Greenhouse Gas Protocol: Emission Scopes

If you're not familiar with them, scope 3 emissions are the emissions caused by related activities associated with “arms length” activities in a value chain. For example, using products once you have bought them, employee transport to work, transportation and distribution, investments etc. They don’t include the fossil fuels used or wholesale gas energy that’s purchased, as that’s regarded as direct emissions.

While such a segmentation works well for communication, it's also a barrier to solving the problem. The reason why is that there is almost nothing we create or service, that doesn’t touch all 3.

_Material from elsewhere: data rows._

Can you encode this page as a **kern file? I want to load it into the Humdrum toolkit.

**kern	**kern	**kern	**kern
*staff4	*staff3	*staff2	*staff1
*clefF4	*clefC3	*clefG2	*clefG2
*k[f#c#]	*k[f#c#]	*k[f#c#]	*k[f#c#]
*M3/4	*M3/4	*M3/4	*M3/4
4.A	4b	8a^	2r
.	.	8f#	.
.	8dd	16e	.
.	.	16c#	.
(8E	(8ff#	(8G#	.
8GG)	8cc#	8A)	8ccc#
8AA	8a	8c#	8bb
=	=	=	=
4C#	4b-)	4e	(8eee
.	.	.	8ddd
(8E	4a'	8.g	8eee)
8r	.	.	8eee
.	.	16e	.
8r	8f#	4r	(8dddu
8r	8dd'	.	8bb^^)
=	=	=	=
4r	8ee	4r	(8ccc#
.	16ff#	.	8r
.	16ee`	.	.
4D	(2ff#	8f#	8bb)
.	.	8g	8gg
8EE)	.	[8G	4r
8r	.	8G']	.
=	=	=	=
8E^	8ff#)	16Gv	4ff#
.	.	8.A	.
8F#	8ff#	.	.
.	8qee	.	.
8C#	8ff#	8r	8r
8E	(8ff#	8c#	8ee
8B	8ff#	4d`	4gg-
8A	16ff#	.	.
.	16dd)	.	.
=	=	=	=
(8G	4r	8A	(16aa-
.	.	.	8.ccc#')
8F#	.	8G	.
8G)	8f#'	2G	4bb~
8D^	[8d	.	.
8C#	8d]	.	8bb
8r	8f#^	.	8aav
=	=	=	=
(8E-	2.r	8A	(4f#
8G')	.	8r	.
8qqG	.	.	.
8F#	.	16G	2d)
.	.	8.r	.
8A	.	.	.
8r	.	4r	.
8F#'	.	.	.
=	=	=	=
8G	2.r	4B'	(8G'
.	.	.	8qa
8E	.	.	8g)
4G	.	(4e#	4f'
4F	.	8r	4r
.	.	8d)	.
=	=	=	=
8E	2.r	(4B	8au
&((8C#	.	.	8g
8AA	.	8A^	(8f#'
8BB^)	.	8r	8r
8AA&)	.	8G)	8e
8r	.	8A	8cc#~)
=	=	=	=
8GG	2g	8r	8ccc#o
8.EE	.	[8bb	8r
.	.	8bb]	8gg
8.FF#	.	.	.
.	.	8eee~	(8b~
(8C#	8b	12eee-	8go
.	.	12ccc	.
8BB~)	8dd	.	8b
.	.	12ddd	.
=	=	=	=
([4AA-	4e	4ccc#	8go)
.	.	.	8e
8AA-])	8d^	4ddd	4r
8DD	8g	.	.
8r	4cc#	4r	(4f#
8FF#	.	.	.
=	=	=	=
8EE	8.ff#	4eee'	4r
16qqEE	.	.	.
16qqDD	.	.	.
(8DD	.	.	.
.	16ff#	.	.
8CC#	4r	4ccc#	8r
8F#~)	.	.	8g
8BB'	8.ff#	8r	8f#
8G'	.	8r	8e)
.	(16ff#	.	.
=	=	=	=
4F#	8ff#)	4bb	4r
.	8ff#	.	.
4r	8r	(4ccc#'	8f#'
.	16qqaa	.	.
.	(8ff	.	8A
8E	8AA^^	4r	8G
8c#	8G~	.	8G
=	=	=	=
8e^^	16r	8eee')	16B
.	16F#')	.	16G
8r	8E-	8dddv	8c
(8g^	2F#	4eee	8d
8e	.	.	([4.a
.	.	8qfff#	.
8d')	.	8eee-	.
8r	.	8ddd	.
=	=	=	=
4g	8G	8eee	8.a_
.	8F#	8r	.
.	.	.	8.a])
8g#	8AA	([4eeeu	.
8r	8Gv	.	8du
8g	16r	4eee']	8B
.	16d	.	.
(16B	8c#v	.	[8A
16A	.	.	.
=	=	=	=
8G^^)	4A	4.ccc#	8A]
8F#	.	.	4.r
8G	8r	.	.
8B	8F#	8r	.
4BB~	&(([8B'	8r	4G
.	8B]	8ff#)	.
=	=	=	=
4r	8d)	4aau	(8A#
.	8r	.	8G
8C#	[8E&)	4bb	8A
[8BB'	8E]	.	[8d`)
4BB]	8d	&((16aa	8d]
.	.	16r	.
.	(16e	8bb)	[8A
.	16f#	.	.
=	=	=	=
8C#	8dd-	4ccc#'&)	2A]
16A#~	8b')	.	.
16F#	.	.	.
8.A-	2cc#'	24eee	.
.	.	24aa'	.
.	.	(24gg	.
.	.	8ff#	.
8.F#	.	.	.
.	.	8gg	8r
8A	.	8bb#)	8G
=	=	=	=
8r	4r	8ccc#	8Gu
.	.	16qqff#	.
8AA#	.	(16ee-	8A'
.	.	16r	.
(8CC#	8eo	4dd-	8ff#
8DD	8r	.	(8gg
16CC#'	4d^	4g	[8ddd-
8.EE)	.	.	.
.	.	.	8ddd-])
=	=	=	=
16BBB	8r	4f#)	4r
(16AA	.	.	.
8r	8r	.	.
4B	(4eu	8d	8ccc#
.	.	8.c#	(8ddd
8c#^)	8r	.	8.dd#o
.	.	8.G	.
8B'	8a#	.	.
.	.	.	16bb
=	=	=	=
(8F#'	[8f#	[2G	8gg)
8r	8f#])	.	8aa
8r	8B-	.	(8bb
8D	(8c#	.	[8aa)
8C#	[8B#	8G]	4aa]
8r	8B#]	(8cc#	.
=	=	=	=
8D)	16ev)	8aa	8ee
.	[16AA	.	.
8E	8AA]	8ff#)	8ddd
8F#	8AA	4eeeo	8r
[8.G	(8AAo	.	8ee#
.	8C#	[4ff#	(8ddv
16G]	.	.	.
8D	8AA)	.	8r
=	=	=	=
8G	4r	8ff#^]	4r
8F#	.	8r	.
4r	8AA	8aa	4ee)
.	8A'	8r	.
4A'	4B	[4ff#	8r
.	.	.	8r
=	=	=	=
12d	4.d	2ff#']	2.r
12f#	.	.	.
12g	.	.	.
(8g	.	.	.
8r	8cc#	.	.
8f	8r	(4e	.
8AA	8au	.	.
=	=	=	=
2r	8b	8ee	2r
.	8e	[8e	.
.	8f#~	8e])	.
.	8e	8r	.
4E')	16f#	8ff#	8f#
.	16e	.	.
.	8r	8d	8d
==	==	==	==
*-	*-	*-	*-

The problem will be familiar to those who have been through Six Sigma green and black belts certification's. If you carry out a six-sigma green belt exercise you optimise within each scope and if you carry out the black-belt activity, you optimise across the scopes.


This creates a necessity for further focus to ensure that suboptimality doesn't creep into the organisation. Often, this can mean that "sixsig" green belt work must be followed by black belt work to ensure it finds a global optimum. The trouble is, that approach is flawed, because it assumes the existence of one or more most optimal solutions in the black-belt system, which encompass all the optimisations in the green belt system. That is not always the case and it falls on the skill of the transformation architect to identify the most optimal.


Worked Example

The below infographic explains one such example, using identical organisations and then maps them to scope emissions to show what's happened. The natural consequence of the focus on scope emissions and the funding of them, is being completely blind to the potential for larger systemic optimisations and even net-negative technologies. Something policymakers must make themselves aware of.


The earth and its climate are an ecosystem. Thinking about one thing will never be good enough for it.